At the moment, our priority is getting our books in order to raise initial capital locally. Only after that will we actively start seeking international investors. We believe our story and strategy will resonate, particularly once it’s amplified through platforms like yours. Your publication is an essential tool for us to showcase our capabilities and ambition.
Starting in 2026, we plan to engage more deliberately with the international investor community by attending targeted seminars and conferences abroad. We want to identify strategic partners that align with our growth ambitions. The aim is not just to raise funds but to form long-term relationships that will enable us to scale across energy segments efficiently and sustainably.
How do you see Nigeria’s renewable energy space evolving in the next few years?
The renewable energy sector is evolving rapidly in Nigeria, with a significant uptick in acceptance and government support. I commend the authorities for focusing on domestic manufacturing of solar panels and promoting policy frameworks that make the space more attractive.
Our strategy is to become a solar utility company. We want to own and operate the infrastructure, supply solar power to commercial and industrial clients, and include battery storage for reliability. This would position us as the primary energy source for our clients even if they occasionally need to rely on grid or diesel backup to recharge batteries.
We’re also planning to enter the rural electrification space in 2026. On top of that we’re exploring the electric mobility market. We’re talking to several Chinese manufacturers about bringing in electric vehicles and bikes along with setting up EV charging infrastructure powered by solar. These hubs could also serve as showcases for our broader renewable energy solutions.
How do you envision Exusia’s evolution into a utility-type company?
We’re positioning ourselves as a one-stop utility provider. We want to handle the solar panels, the batteries, the grid interface and now EV charging as well. These services will converge under one brand delivering end-to-end energy solutions.
This convergence creates efficiency for clients and strengthens our role in Nigeria’s energy transition. Our solutions reduce operational costs and carbon footprints for businesses while providing consistent clean power. By becoming an integrated utility player, we can scale our impact and build long-term client relationships.
How do your gas-to-power projects support Nigeria’s Decade of Gas initiative?
Gas-to-power remains our core business. We’re expanding aggressively into that space particularly through the LNG value chain. Not by building LNG plants yet but by focusing on infrastructure.
Currently mini-LNG suppliers require clients to purchase the regasification and storage infrastructure. We aim to provide that infrastructure ourselves. This will make it easier for businesses to adopt LNG, especially for power generation. We’re looking at lease-to-own or rental models for this equipment making it financially accessible.
Eventually we intend to build our own mini or medium-sized LNG plant but right now the focus is on enabling wider LNG adoption through infrastructure.
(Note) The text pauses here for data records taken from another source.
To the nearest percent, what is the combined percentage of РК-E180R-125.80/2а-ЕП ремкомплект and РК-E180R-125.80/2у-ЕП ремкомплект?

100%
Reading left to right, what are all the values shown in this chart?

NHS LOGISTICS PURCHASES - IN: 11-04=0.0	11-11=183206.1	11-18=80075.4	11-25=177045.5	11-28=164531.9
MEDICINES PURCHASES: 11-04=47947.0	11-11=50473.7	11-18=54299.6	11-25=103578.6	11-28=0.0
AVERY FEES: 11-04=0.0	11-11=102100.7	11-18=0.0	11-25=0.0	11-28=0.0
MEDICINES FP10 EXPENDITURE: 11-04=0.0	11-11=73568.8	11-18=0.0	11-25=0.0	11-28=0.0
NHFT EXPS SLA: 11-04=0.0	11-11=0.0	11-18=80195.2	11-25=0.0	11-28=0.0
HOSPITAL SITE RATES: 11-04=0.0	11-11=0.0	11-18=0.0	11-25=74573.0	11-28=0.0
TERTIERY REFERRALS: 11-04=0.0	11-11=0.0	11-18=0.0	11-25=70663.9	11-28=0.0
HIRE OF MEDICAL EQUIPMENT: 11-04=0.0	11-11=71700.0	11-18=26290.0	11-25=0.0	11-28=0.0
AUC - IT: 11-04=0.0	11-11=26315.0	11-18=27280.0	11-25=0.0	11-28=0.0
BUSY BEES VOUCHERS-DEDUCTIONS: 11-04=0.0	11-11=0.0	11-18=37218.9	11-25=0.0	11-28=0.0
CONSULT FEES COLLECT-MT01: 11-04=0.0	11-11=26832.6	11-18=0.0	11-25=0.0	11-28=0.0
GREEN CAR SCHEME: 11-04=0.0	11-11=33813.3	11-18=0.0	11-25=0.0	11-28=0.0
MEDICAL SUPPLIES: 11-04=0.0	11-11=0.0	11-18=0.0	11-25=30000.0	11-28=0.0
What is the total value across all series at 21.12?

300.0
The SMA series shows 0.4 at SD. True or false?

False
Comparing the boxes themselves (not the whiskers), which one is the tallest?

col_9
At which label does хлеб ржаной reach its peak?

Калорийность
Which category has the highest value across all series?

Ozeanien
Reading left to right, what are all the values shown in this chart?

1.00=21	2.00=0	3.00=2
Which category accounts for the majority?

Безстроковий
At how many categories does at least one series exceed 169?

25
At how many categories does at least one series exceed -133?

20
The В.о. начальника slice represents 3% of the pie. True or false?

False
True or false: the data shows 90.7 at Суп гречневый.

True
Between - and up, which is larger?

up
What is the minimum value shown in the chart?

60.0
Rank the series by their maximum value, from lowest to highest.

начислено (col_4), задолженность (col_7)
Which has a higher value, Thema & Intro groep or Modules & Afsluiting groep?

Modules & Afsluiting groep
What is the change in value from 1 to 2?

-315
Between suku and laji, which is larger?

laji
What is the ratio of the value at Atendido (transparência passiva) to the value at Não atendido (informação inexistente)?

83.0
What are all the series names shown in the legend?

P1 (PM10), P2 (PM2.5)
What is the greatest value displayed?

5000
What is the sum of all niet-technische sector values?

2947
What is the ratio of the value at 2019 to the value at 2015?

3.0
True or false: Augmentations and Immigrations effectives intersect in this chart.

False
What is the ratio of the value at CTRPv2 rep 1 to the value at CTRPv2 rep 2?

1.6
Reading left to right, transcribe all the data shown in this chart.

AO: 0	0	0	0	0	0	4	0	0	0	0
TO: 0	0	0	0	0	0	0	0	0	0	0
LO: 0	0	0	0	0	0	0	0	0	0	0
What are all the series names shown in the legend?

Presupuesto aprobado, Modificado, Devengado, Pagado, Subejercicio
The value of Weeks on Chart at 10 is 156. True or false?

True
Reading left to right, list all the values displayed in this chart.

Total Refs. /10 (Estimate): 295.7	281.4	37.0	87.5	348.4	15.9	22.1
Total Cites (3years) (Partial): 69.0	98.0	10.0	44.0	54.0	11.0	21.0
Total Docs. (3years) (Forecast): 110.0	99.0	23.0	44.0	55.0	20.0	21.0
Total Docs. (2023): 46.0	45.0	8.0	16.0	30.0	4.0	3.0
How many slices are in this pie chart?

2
That feeds directly into our gas-to-power operations.
What is your approach to regional expansion?
Expanding outside Nigeria is still a strategic goal but probably not before 2027. The domestic opportunity is massive. Just within Lagos State the demand can rival or exceed that of some neighbouring countries. But the landscape is competitive especially in renewables where quality control is often compromised due to substandard equipment and inexperienced providers.
That’s why we focus heavily on quality even if it means slightly higher costs. In the gas-to-power space the entry barriers are higher so there’s less crowding. That gives us an advantage.
Our expansion plans in Nigeria are broad: we’re deepening our capabilities, hiring, developing business and preparing for long project cycles. All of this requires substantial capital. Some of the projects we’ve been pursuing have taken nearly a year without closure. It’s resource-intensive but the opportunity is worth it. That’s why raising capital remains central to our strategy.